>>>>But "been frequenting" is past, right?
>>>
>>>No, "I have been frequenting" suggests that I'm still doing it, you see.
>>>"I frequented that club in my twenties" is in the past
>>
>>This is the shift that I quite often don't get - "I have been frequenting" sounds like past to me.
>
>Is that because other euro lang's use the "I have verbed" construct to denote a one-off action/happening?
>
>e.g. in French "J'ai parle avec lui" (I have spoken with him) = "I spoke to him"
> in German "Ich habe mit Ihm gesprochen"
>
"have" is not an auxiliary verb in Slavic languages at all. It's a completely Western thing. The auxiliary verbs are "to be" (in its various forms) for most of the tenses that need it (most of the present and past tenses don't, but the simple past and conditional future do) and "will" for future. So my tense mapping may be one-off, but for different reasons.

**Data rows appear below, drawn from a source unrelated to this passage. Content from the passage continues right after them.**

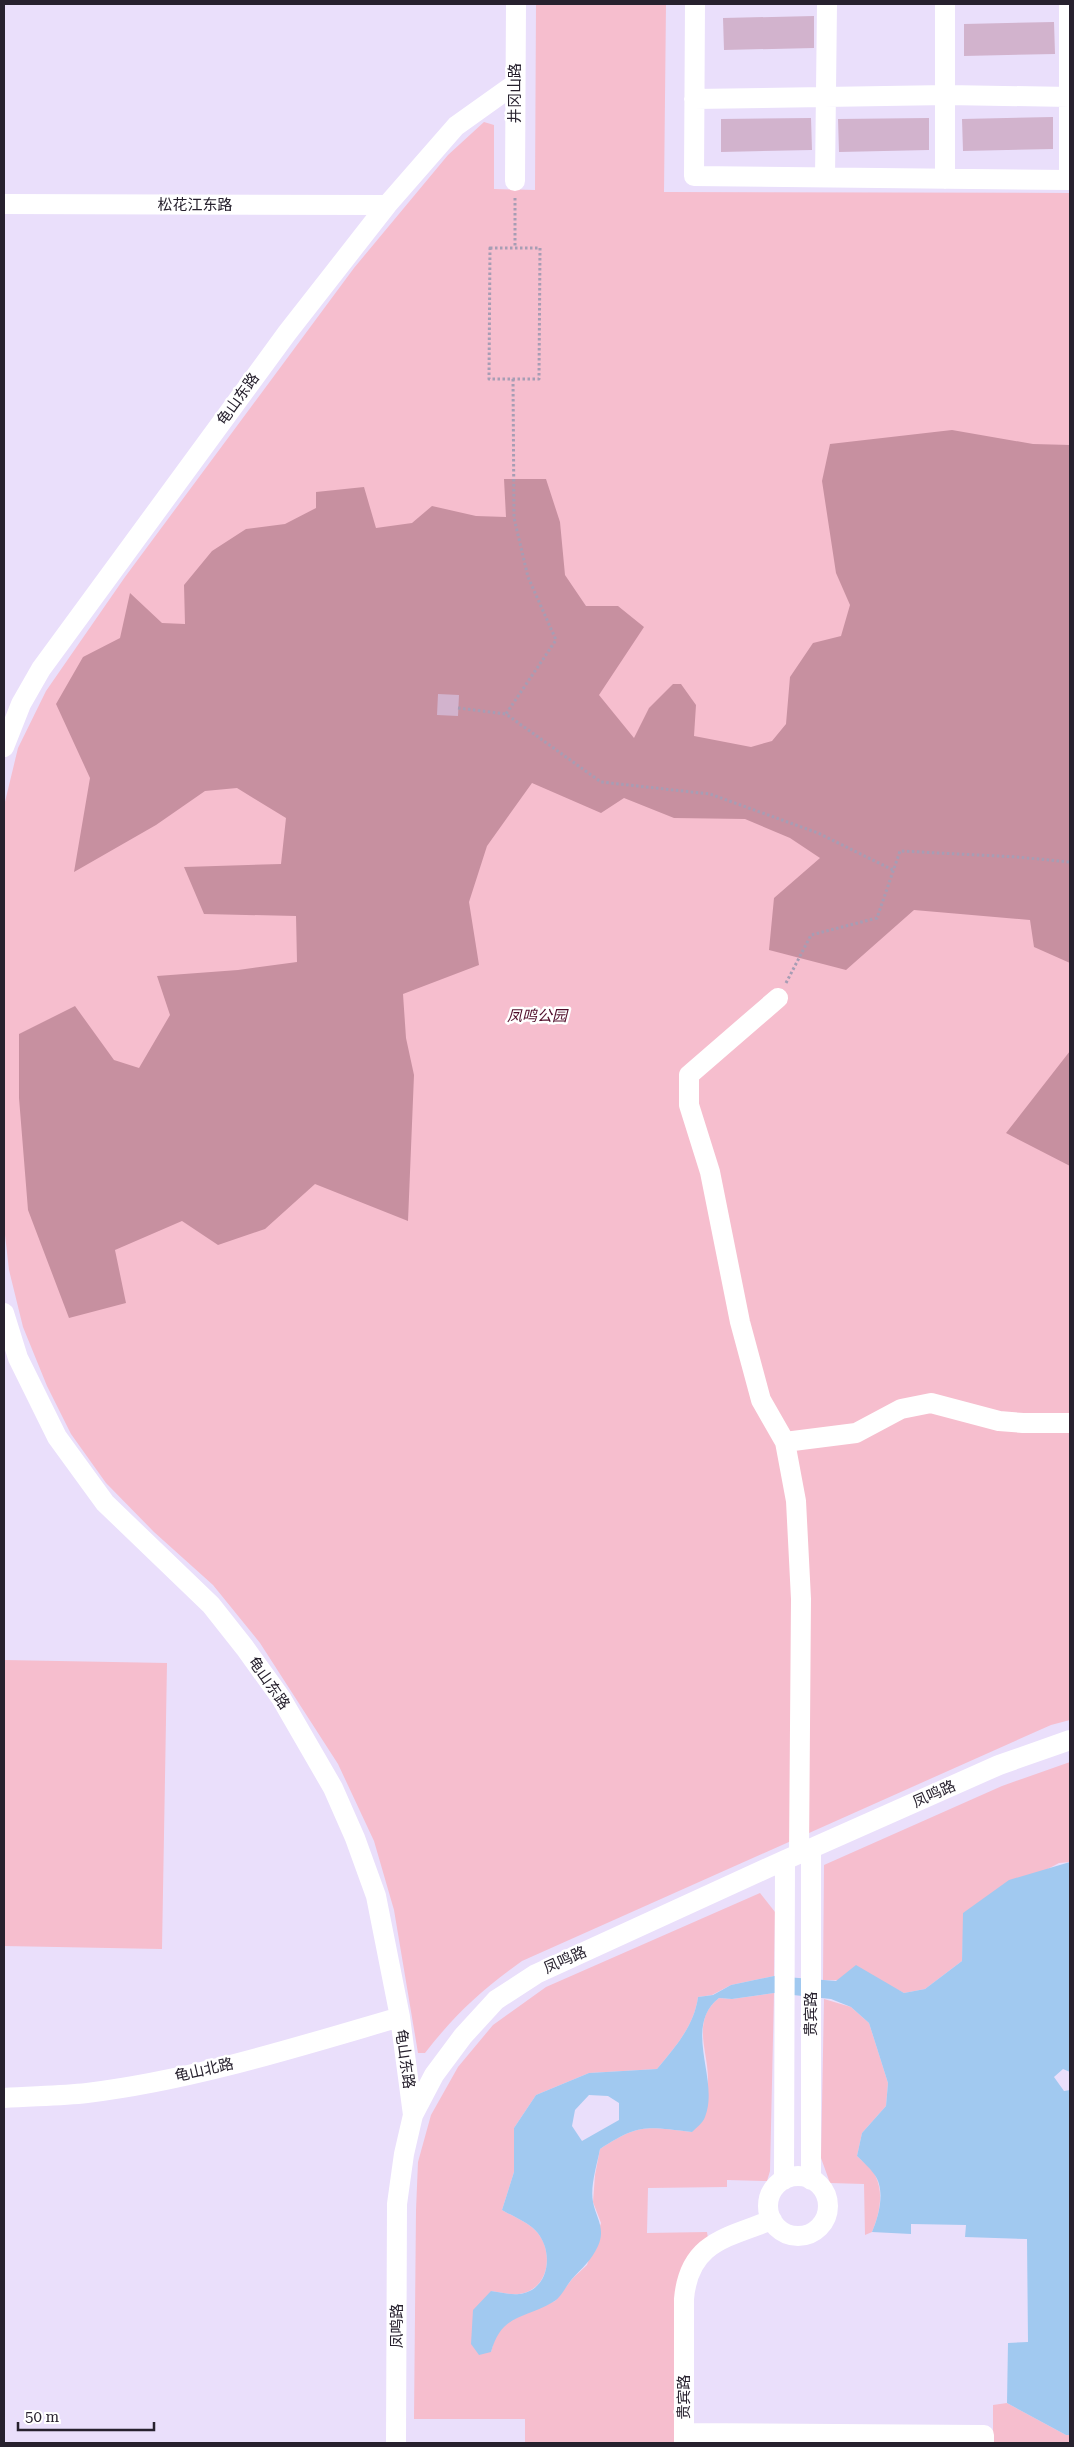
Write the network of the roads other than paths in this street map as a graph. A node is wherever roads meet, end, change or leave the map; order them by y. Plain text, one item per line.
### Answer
1 (516, 4) edge
2 (695, 4) edge
3 (827, 4) edge
4 (945, 4) edge
5 (1069, 4) edge
6 (515, 84) junction
7 (946, 95) junction
8 (1069, 97) edge
9 (694, 99) junction
10 (825, 177) junction
11 (945, 179) junction
12 (1070, 180) edge
13 (515, 182) road end
14 (4, 204) edge
15 (387, 205) junction
16 (4, 747) edge
17 (778, 998) road end
18 (4, 1313) edge
19 (1070, 1423) edge
20 (785, 1442) junction
21 (1070, 1740) edge
22 (799, 1854) junction
23 (400, 2016) junction
24 (4, 2098) edge
25 (413, 2115) junction
26 (784, 2180) junction
27 (811, 2180) junction
28 (772, 2220) junction
29 (684, 2438) edge
30 (396, 2443) edge
31 (984, 2443) edge

1 - 6 street, 井冈山路
2 - 9 street
3 - 10 street
4 - 7 street
5 - 8 street
6 - 13 street, 井冈山路
6 - 15 street, 龟山东路
7 - 8 street
7 - 9 street
7 - 11 street
8 - 12 street
9 - 10 street
10 - 11 street
11 - 12 street
14 - 15 street, 松花江东路
15 - 16 street, 龟山东路
17 - 20 street
18 - 23 street, 龟山东路
19 - 20 street
20 - 22 street
21 - 22 street, 凤鸣路
22 - 25 street, 凤鸣路
22 - 26 street, 贵宾路
22 - 27 street, 贵宾路
23 - 24 street, 龟山北路
23 - 25 street, 龟山东路
25 - 30 street, 凤鸣路
26 - 27 street
26 - 28 street
27 - 28 street
28 - 29 street, 贵宾路
29 - 31 street

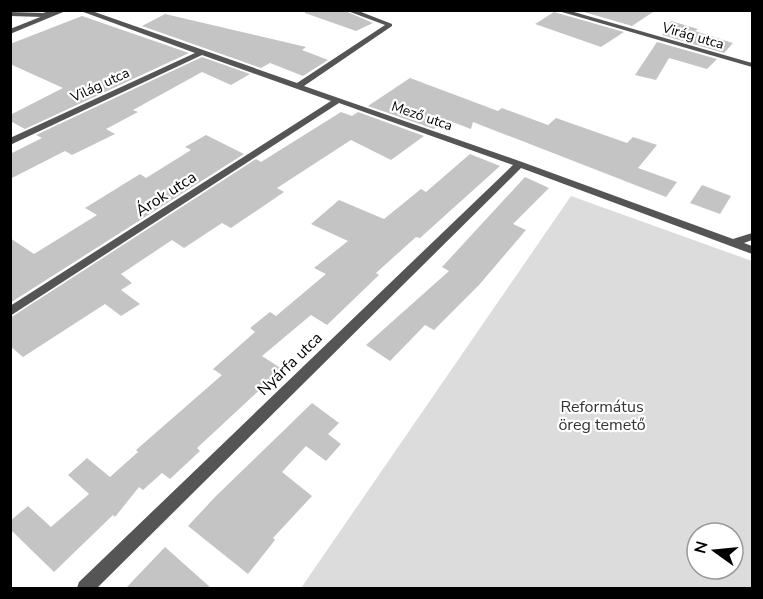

>In your above case you're even making it more complex by using the continuous. If you'd said "I've frequented the place for years" it'd suggest that it's something you do regularly, and continue to do so. Not a lot of difference really.
>
>If you said "I frequented the place for years" or "I used to frequent ..." it suggests something you don't do (or aren't doing) anymore -the imperfect tense (don't ask me how perfection comes into it)
>
>"I had frequented ..." - something I used to do before the time to which I'm referring: "Last week I visited the museum. I had not visited it for years"
Now these all make sense and fit nicely with what I learned of English grammar long ago. It's just that "I have been ***ing" somehow implies that I'm still doing it that doesn't.